Bâfrons

13 mai 1986

En passant devant une publicité " Gévéor " dégoulinant ses lettres rouille à l’huis oublié d’une épicerie close, il m’est revenu le souvenir de ripailles solitaires d’une telle vulgarité que le père Dodu, M. Olida, et même le directeur des Ruralies s’en fussent aperçus, pour peu que je les y eusse conviés, ce qu’à Dieu ne plût.

Par parenthèse, je signale aux rétifs de la gastronomie autoroutière que les Ruralies sont une manière d’auberge campagnarde prétendument rustique, sise au bord de l’autoroute Aquitaine entre Paris et Poitiers, où l’on sert, contre beaucoup d’argent, un brouet que Jacob et Delafon ne confieraient qu’avec réticence à leurs chasses d’eau.

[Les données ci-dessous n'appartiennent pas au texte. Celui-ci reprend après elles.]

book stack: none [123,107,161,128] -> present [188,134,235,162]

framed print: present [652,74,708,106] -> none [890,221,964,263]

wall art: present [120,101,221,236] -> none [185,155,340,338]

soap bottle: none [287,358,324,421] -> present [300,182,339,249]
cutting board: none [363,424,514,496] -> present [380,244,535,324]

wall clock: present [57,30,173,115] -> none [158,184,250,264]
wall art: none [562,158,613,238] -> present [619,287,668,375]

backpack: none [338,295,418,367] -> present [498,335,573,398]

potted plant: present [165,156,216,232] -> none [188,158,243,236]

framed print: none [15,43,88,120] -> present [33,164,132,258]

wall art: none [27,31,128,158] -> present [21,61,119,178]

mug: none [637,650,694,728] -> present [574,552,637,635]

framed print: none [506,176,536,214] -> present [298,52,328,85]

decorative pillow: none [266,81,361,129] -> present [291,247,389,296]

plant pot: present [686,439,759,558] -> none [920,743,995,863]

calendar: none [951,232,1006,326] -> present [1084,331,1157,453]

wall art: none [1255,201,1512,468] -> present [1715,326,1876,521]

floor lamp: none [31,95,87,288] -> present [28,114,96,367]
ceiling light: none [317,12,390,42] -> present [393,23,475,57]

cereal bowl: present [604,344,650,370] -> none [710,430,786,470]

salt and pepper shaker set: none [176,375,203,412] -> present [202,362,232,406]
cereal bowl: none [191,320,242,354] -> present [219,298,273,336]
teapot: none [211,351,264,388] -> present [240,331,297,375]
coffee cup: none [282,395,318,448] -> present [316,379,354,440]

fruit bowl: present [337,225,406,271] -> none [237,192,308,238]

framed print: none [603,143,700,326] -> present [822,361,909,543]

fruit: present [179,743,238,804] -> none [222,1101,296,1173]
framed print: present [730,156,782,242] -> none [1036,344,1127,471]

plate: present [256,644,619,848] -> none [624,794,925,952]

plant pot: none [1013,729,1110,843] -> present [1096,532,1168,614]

C’était deux ou trois hivers plus tôt. Ayant laissé mes familles ordinaires à leurs ébats neigeux, je rentrais seul à Paris, par un soir gris semblable. Le frigo vide béait sur rien. Le placard aux victuailles exhibait un bocal de graisse d’oie, deux boîtes de Ronron et une de corned-beef. J’avais oublié la clé de la cave dans le sac à main de ma femme, ce qui m’interdisait l’accès au côngélateur et — ô rage, ô désespoir, ô Contrex ennemie — à mes vins chéris.

Un voisin pauvre mais compatissant me fit le prêt d’une demi-baguette de pain mou et d’un litron sobrement capsulé dont l’étiquette, en gothiques lamentables, chantait avec outrecuidance les vertus du gros rouge ci-inclus. Était-ce bien Gévéor, ou plutôt Kiravi, voire Préfontaines? Je ne sais plus, mais qu’importe, puisqu’il paraît qu’ils pompent tous les trois à la même citerne, chez Total ou Esso. A moins que ce ne fût un vin des Rochers de chez Soupline, le velours de l’estomac, ou " le taffetas du duodénum ", selon Francis Blanche. Bref, c’était un de ces bons gros pinards bien de chez nous dont l’acidité est telle qu’elle neutralise le méthanol et les effluves de Tchernobyl.

Or donc, la rage au coeur et la faim au ventre, je me retrouvai seul à la minuit dans ma cuisine avec ce pain fiasque, ce litron violacé et la boîte de corned-beef que je venais de gagner à pile ou face avec le chat, le sort souvent ingrat m’ôtant le Ronron de la bouche au bénéfice de ce connard griffu.

Avec des grâces de soudard pithécanthropique, je décapsulai la bouteille d’un coup de dent tellement viril qu’on aurait dit Rock Hudson sans le sida dégoupillant sa grenade offensive dans Les marines attaquent à l’aube. Puis j’entrepris d’étaler largement l’inqualifiable pâté rosâtre sur la mie leucémique de l’ersatz farineux du voisin. Ainsi nanti, les pieds sur la table et la chaise en arrière, je me mis à glouglouter et baffrer bruyamment, l’oeil vide au plafond comme le broutard abruti s’écoutant ruminer.

Or, à mon grand étonnement, j’y pris quelque plaisirs, et même pire, j’en jouis pleinement jusqu’à atteindre la torpeur béate des fins de soupers grandioses, et m’endormis en toute sérénité.

Cette pauvre anecdote, dont la fadeur n’a d’égale que celle du sandwich, me rappela un très beau texte de Cavanna décrivant sa jouissance infâme à gober une boîte de cassoulet froid à peine entrouverte, par un soir esseulé comme le mien.

Ce qui tendrait à prouver qu’on n’est pas faits pour le raffinement, en tout cas pas tous les jours, et que le cochon qui somnole en nous, tandis que nous bouche-en-cul-de-poulons des mets exquis et des vins nobles en nos tavernes choisies, ne demande qu’a se réveiller pour engloutir dégueulassement des rations militaires qu’un Éthiopien affamé repousserait du pied.

Un qui ne me contredira pas, s’il m’écoute, c’est cet ami photographe de mode, dont l’hyperséduction anglo-saxonne draine en son lit les plus beaux mannequins du monde. Pendant ses week-ends, le bougre s’occupe à draguer le boudin charolais celluliteux entre la République et la porte Saint-Denis.

Que le les plus fins mozartiens qui n’ont jamais vibré aux musiques militaires lui jettent la première pierre.

Quant à ces féroces soldats, je le dis, c’est pas pour cafter, mais y font rien qu’à mugir dans nos campagnes.